■ WHAT TO DO ■
For the string "Mike", search the entries below and copy every line where it appears.

(Collected data)
------------------------------------------------------------------------
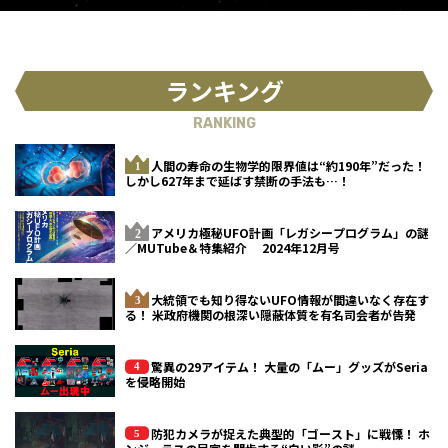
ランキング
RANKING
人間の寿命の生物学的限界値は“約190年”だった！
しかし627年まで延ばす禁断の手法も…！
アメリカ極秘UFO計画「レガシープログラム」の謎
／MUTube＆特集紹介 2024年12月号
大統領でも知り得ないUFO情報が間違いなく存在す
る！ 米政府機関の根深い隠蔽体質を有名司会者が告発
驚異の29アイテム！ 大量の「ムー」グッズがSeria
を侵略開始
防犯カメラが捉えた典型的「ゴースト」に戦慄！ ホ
------------------------------------------------------------------------
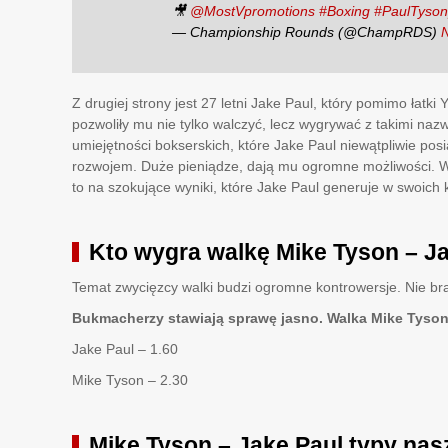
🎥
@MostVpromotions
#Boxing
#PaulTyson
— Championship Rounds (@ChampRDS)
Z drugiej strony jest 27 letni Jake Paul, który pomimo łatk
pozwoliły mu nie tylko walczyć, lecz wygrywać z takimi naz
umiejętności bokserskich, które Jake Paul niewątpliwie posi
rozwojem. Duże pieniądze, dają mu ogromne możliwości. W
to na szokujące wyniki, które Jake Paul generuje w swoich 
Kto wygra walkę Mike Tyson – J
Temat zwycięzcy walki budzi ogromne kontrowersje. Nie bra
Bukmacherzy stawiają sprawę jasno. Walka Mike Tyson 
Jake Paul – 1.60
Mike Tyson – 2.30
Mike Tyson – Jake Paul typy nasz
------------------------------------------------------------------------
■ RESULT OF THIS TASK ■
Kto wygra walkę Mike Tyson – J
Bukmacherzy stawiają sprawę jasno. Walka Mike Tyson 
Mike Tyson – 2.30
Mike Tyson – Jake Paul typy nasz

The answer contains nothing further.